* Task goal: Copy out the Prakrit interview excerpt below word for word, changing nothing.

* Excerpt provided:
+ + + + +
‘Prakrit is, like Sanskrit, a literary language’

Previously from the same author: "Pāli ain't a Prakrit" ~ Ollett

More about the author on his InfoSys prize page: https://www.infosysprize.org/laureates/2025/andrew-ollett.html

From the interview:

And your work on Prakrit departs, you say, from the Natural History framework. What is the Natural History framework, and why should we study Prakrit differently?

There are lots of ways of thinking about language that are all legitimate in their own ways, and one of them is to say that language is like an organism, and it evolves. It speciates. Foucault wrote a book about this: it’s not a coincidence that the way that we represent species evolution and the way that we represent language evolution is the same. These trees of relations and inheritance. That captures one reality of language, which is that language changes over time, and those changes are inherited by and propagated to later generations of speakers. But it fails to capture a lot, of course.
+ + + + +
* Data section:
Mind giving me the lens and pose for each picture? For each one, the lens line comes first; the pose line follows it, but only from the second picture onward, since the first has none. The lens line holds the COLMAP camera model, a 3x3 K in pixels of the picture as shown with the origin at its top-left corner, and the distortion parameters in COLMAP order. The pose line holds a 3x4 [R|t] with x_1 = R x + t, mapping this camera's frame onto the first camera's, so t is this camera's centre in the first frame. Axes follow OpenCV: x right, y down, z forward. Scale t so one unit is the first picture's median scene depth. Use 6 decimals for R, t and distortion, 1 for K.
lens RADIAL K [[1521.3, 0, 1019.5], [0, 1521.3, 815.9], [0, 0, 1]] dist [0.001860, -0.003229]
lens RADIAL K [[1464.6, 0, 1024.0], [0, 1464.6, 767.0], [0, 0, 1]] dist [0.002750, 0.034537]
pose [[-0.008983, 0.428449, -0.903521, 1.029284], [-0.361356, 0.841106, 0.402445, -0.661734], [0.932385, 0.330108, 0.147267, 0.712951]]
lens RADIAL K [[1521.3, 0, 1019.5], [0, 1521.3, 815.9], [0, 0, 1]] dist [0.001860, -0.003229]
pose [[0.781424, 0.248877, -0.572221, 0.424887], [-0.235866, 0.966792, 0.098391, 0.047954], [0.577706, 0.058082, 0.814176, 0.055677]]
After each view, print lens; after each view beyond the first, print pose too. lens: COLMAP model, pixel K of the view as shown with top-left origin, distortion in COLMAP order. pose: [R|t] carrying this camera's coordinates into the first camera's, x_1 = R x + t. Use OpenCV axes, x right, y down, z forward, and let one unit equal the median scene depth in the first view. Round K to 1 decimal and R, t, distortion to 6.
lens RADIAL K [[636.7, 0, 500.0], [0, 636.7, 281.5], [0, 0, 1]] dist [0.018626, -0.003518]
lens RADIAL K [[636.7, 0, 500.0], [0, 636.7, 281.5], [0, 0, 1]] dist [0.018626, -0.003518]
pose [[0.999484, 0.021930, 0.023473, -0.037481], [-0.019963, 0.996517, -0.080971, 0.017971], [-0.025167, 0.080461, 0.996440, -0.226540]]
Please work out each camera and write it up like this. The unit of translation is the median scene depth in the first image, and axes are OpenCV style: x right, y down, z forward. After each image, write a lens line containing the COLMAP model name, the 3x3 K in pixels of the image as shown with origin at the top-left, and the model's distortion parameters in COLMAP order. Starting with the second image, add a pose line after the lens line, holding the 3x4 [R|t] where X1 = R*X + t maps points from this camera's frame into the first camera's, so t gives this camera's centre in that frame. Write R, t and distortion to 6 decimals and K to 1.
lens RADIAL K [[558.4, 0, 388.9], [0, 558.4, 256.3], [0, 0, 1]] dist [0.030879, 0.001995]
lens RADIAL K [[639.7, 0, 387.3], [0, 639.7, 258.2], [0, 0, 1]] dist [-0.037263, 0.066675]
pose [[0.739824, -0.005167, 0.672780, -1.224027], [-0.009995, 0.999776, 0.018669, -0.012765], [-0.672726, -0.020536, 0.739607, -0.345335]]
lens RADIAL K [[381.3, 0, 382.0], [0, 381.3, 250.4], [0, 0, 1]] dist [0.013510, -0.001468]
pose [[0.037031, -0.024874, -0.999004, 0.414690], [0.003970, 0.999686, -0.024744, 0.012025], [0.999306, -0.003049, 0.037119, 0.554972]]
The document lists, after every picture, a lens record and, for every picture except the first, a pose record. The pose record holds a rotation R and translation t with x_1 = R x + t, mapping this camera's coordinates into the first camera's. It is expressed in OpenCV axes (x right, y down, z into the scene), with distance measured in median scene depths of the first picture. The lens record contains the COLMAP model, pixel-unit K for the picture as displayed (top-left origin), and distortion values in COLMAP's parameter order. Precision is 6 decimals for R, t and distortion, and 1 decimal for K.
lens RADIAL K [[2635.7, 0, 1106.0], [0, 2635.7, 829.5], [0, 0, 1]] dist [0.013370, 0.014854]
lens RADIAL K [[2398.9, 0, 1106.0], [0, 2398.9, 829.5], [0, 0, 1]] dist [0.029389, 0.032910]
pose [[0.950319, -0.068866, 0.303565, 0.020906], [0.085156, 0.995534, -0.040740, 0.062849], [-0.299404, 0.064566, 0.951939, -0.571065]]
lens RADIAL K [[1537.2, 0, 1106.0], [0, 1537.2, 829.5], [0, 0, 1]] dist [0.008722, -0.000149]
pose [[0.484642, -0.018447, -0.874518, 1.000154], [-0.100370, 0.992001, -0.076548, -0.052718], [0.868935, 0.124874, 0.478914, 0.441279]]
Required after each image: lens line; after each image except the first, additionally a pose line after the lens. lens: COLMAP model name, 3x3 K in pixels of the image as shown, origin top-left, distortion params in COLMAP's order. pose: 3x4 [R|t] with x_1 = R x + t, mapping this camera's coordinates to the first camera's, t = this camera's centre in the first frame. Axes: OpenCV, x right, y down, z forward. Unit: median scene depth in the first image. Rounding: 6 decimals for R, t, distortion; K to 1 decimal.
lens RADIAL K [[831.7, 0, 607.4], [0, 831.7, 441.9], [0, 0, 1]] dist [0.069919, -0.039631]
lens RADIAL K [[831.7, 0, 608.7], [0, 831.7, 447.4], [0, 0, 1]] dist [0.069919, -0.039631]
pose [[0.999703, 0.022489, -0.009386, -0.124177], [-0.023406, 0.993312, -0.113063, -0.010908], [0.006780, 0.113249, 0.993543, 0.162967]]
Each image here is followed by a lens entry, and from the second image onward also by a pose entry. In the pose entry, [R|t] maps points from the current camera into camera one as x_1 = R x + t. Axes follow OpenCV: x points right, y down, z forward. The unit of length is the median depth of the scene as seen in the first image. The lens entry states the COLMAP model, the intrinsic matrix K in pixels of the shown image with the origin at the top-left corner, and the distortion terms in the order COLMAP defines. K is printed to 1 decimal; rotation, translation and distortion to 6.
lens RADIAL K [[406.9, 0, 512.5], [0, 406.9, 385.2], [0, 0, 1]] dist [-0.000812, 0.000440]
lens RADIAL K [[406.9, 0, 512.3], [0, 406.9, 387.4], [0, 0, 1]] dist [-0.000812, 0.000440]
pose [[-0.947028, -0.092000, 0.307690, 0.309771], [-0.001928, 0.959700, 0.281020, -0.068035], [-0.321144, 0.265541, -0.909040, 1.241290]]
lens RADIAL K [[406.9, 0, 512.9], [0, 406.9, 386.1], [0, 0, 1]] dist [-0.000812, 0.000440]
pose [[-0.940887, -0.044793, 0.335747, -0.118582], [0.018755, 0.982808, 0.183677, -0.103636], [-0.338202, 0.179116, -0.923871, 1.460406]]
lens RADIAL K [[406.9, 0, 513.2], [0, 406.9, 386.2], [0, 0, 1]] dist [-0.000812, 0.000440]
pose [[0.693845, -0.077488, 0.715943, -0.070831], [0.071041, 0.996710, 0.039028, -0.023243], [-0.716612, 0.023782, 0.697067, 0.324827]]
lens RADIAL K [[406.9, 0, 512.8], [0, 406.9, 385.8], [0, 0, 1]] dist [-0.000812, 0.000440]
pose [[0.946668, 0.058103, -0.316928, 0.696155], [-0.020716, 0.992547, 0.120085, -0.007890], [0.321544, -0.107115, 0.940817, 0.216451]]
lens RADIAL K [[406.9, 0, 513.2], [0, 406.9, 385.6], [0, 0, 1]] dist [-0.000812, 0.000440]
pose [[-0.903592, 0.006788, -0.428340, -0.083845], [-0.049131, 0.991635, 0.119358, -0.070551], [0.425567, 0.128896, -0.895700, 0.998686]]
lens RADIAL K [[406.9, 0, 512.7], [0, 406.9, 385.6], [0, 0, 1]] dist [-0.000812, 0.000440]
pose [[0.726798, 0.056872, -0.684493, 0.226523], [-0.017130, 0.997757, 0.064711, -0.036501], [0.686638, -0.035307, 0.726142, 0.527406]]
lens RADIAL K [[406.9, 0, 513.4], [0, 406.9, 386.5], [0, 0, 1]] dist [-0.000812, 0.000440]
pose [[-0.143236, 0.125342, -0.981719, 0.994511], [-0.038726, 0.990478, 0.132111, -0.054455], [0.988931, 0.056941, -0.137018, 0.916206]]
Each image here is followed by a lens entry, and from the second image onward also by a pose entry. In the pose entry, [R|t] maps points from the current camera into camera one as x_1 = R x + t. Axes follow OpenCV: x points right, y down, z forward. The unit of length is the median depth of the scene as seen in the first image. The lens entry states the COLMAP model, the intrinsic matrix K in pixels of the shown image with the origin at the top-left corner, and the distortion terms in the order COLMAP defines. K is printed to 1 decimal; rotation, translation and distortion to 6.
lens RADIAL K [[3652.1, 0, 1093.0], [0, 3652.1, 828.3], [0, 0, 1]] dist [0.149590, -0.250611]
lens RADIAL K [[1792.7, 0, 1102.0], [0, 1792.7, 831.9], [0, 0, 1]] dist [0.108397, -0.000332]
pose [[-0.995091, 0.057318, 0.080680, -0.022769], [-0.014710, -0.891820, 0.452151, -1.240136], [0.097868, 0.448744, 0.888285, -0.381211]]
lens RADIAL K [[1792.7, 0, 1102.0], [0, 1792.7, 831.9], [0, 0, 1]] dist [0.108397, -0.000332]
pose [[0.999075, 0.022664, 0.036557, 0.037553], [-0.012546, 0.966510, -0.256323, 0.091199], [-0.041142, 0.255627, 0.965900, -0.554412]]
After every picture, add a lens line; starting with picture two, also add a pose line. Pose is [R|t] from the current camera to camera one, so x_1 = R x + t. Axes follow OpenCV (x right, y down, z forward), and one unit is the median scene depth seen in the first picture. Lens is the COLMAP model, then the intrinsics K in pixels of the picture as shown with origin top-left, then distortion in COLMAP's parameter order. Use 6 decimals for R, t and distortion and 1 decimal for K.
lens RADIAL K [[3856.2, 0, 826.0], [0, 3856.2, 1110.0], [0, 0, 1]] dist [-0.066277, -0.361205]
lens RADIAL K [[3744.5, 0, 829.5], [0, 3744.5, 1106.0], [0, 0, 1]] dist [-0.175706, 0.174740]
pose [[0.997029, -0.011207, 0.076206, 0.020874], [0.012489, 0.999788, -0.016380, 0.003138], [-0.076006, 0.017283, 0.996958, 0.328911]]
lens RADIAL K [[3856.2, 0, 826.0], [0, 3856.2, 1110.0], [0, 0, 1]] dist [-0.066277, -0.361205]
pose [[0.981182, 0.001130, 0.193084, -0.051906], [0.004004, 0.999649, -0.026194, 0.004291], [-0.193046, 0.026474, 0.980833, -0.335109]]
+ + + + +
* Answer to this task:
‘Prakrit is, like Sanskrit, a literary language’

Previously from the same author: "Pāli ain't a Prakrit" ~ Ollett

More about the author on his InfoSys prize page: https://www.infosysprize.org/laureates/2025/andrew-ollett.html

From the interview:

And your work on Prakrit departs, you say, from the Natural History framework. What is the Natural History framework, and why should we study Prakrit differently?

There are lots of ways of thinking about language that are all legitimate in their own ways, and one of them is to say that language is like an organism, and it evolves. It speciates. Foucault wrote a book about this: it’s not a coincidence that the way that we represent species evolution and the way that we represent language evolution is the same. These trees of relations and inheritance. That captures one reality of language, which is that language changes over time, and those changes are inherited by and propagated to later generations of speakers. But it fails to capture a lot, of course.